Clearing my throat, I said slowly, to buy myself some time, “Do you wish to know who I am, or are you asking for my name?”
“My name is … Gyu.” I took the name from the most recent book I had been reading. “And I … I am a nobody.”
He continued to stare at me, a stare that was flat and unamused. “Those that call themselves a ‘nobody’ are always people of significance. Or a person hiding a secret.”
“Truly, I am no one of much significance,” I said evenly. “I’m a student who recently failed the civil service exam.”

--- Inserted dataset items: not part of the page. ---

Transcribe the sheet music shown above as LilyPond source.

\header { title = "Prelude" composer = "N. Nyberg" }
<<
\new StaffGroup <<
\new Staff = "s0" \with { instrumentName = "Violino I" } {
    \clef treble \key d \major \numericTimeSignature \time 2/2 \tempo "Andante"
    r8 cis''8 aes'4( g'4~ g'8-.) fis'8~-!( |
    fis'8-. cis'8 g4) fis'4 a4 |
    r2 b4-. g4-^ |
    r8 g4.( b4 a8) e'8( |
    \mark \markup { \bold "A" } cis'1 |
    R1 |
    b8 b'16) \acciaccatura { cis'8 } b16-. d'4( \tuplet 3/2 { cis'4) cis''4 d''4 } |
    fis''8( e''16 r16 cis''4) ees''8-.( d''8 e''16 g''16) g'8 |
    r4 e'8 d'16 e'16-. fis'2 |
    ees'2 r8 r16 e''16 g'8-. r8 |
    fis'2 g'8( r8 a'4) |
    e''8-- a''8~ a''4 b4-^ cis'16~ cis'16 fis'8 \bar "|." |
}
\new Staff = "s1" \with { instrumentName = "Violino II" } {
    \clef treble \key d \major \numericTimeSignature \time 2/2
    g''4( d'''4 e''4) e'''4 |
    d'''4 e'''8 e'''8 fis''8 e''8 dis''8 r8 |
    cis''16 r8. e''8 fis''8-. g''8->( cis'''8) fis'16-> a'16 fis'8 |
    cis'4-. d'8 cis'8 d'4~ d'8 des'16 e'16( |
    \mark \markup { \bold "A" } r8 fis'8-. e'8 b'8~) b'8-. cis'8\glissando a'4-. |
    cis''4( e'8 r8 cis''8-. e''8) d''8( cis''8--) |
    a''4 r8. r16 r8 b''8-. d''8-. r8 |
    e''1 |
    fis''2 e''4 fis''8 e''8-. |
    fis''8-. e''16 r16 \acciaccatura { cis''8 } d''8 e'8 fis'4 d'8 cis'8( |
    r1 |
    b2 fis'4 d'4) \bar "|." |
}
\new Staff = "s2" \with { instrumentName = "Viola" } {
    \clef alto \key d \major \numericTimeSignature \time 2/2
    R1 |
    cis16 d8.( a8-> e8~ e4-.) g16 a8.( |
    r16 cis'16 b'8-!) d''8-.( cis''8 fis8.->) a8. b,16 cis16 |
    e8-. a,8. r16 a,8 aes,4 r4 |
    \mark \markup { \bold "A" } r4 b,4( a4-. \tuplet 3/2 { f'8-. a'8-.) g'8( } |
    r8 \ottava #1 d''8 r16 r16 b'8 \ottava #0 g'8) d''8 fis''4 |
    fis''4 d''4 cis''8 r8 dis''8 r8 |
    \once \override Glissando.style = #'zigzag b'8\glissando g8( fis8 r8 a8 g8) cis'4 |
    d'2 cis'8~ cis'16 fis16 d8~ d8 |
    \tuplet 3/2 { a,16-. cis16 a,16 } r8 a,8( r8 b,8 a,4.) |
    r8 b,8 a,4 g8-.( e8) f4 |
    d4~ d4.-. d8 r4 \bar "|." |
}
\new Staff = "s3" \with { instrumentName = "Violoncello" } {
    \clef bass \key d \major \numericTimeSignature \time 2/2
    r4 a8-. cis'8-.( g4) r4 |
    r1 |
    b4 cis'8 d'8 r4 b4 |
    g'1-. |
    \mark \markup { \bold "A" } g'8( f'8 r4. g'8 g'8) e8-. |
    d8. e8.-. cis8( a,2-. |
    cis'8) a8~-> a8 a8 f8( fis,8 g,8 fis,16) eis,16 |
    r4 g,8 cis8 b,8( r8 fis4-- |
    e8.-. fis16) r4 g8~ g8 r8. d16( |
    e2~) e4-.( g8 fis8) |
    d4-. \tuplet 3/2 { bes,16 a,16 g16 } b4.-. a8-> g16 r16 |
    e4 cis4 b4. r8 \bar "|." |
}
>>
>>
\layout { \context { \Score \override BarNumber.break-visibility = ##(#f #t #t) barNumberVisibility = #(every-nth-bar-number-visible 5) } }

The words flowed out even before crossing my mind. I was a skilled liar, like my mother. Her blood coursed through me, even though I hardly remembered her, as she had passed away too soon. “I have nothing but time, sir, and so I decided to visit Jeju.”
“Is that all you are here for?” His hooded gaze surveyed me, looking unconvinced. Why did he care so much? “You said you were looking for someone.”
I leaned on the edge of the ship and gazed out, trying to appear calm and confident. But I could already feel cold beads of sweat on my brow, drenching me further under the pressure of this stranger’s gaze. Prickly whispers intruded my mind—he is laughing at your disguise; he sees that you are a girl, a helpless, foolish girl—
Using my sleeve, I wiped my forehead. “M-m—” My voice was tightening; I cleared my throat. “My uncle, who is originally from Jeju, went missing.”